Solved – How to decide what span to use in LOESS regression in R

loessrregression

I am running LOESS regression models in R, and I want to compare the outputs of 12 different models with varying sample sizes. I can describe the actual models in more details if it helps with answering the question.

Here are the sample sizes:

Fastballs vs RHH 2008-09: 2002
Fastballs vs LHH 2008-09: 2209
Fastballs vs RHH 2010: 527 
Fastballs vs LHH 2010: 449

Changeups vs RHH 2008-09: 365
Changeups vs LHH 2008-09: 824
Changeups vs RHH 2010: 201
Changeups vs LHH 2010: 330

Curveballs vs RHH 2008-09: 488
Curveballs vs LHH 2008-09: 483
Curveballs vs RHH 2010: 213
Curveballs vs LHH 2010: 162

The LOESS regression model is a surface fit, where the X location and the Y location of each baseball pitch is used to predict sw, swinging strike probability. However, I'd like to compare between all 12 of these models, but setting the same span (i.e. span = 0.5) will bear different results since there is such a wide range of sample sizes.

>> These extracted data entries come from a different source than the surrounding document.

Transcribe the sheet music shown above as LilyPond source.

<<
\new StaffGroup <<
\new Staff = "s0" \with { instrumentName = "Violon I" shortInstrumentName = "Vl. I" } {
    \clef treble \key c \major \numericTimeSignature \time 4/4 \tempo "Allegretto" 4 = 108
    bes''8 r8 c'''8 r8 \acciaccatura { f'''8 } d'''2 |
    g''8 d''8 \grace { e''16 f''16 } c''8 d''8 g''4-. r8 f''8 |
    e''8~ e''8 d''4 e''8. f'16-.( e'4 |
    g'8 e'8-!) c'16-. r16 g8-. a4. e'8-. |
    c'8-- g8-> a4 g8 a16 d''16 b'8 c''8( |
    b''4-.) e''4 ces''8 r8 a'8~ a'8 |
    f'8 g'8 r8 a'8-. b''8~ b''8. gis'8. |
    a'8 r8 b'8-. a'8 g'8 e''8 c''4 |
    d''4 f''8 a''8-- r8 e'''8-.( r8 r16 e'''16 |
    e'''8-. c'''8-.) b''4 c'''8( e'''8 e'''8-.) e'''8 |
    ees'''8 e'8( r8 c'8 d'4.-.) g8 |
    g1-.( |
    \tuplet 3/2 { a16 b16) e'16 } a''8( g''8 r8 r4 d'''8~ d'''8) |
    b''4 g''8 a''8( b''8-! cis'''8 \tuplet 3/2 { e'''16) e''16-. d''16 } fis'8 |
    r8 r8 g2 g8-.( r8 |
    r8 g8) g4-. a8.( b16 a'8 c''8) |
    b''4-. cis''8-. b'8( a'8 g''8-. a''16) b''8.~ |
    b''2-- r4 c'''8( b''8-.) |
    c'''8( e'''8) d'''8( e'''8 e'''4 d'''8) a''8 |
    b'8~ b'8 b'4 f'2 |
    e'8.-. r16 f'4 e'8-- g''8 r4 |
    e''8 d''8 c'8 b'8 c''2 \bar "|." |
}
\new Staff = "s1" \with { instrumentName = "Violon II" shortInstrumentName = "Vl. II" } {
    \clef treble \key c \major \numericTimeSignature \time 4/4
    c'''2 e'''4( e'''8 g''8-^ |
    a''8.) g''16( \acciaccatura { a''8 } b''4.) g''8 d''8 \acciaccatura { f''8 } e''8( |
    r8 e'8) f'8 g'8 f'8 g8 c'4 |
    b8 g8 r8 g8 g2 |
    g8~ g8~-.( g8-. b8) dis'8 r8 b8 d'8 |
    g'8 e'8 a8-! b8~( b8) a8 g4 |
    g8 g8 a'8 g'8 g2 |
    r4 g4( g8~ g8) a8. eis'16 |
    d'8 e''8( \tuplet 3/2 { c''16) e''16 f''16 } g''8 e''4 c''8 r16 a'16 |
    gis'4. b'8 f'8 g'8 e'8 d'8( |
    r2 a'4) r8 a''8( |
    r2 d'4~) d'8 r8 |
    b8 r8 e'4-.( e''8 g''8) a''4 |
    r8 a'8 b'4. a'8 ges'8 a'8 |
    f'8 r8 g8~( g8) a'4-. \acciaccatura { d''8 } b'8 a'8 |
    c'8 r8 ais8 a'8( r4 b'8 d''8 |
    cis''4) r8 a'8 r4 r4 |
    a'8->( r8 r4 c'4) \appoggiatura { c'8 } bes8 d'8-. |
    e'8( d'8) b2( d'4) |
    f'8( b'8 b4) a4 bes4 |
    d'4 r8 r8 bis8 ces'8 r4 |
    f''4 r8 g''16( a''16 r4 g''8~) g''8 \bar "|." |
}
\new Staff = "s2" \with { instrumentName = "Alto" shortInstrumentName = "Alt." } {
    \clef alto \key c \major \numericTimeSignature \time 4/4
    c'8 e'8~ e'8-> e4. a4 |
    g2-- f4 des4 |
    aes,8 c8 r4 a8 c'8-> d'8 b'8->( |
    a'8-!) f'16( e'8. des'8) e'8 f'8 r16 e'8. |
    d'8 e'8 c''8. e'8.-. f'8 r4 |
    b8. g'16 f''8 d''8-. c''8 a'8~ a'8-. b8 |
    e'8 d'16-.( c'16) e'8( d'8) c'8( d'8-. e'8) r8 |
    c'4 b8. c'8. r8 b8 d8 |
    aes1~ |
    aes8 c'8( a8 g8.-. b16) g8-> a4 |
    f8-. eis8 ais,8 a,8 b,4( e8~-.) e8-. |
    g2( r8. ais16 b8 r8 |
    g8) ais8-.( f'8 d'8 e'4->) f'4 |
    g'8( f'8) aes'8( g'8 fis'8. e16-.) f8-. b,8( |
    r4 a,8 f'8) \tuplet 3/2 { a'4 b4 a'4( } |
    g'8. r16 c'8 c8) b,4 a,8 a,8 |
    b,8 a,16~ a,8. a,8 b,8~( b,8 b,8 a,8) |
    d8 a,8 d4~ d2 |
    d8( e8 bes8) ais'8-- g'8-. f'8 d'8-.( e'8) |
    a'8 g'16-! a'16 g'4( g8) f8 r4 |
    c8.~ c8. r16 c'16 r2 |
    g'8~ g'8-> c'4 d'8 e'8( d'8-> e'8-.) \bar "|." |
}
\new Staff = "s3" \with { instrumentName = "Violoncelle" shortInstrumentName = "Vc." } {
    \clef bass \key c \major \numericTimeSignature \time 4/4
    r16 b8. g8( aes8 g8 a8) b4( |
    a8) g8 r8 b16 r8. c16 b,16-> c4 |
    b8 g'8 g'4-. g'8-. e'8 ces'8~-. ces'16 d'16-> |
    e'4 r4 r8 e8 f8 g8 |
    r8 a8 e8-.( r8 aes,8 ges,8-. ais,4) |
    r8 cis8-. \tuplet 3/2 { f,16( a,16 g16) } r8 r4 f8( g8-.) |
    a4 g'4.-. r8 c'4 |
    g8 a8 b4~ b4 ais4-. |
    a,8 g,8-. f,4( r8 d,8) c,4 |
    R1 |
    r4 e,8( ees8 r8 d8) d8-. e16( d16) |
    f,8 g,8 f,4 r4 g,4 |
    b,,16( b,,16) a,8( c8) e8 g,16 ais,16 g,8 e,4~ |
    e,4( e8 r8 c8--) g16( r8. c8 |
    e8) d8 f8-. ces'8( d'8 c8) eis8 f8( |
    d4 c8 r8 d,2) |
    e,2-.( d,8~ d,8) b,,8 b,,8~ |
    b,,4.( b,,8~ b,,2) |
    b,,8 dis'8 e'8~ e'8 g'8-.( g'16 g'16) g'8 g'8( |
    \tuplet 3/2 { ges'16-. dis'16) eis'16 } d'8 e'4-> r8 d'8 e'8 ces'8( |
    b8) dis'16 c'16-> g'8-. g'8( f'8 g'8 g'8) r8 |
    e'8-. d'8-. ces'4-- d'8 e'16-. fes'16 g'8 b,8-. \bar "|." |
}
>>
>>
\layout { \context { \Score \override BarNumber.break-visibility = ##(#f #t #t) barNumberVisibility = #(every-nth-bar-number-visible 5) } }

My basic question is how do you determine the span of your model? A higher span smooths out the fit more, while a lower span captures more trends but introduces statistical noise if there is too little data. I use a higher span for smaller sample sizes and a lower span for larger sample sizes.

What should I do? What's a good rule of thumb when setting span for LOESS regression models in R? Thanks in advance!

Best Answer

A cross-validation is often used, for example k-fold, if the aim is to find a fit with lowest RMSEP. Split your data into k groups and, leaving each group out in turn, fit a loess model using the k-1 groups of data and a chosen value of the smoothing parameter, and use that model to predict for the left out group. Store the predicted values for the left out group and then repeat until each of the k groups has been left out once. Using the set of predicted values, compute RMSEP. Then repeat the whole thing for each value of the smoothing parameter you wish to tune over. Select that smoothing parameter that gives lowest RMSEP under CV.

This is, as you can see, fairly computationally heavy. I would be surprised if there wasn't a generalised cross-validation (GCV) alternative to true CV that you could use with LOESS - Hastie et al (section 6.2) indicate this is quite simple to do and is covered in one of their exercises.

I suggest you read section 6.1.1, 6.1.2 and 6.2, plus the sections on regularisation of smoothing splines (as the content applies here too) in Chapter 5 of Hastie et al. (2009) The Elements of Statistical Learning: Data mining, inference, and prediction. 2nd Edition. Springer. The PDF can be downloaded for free.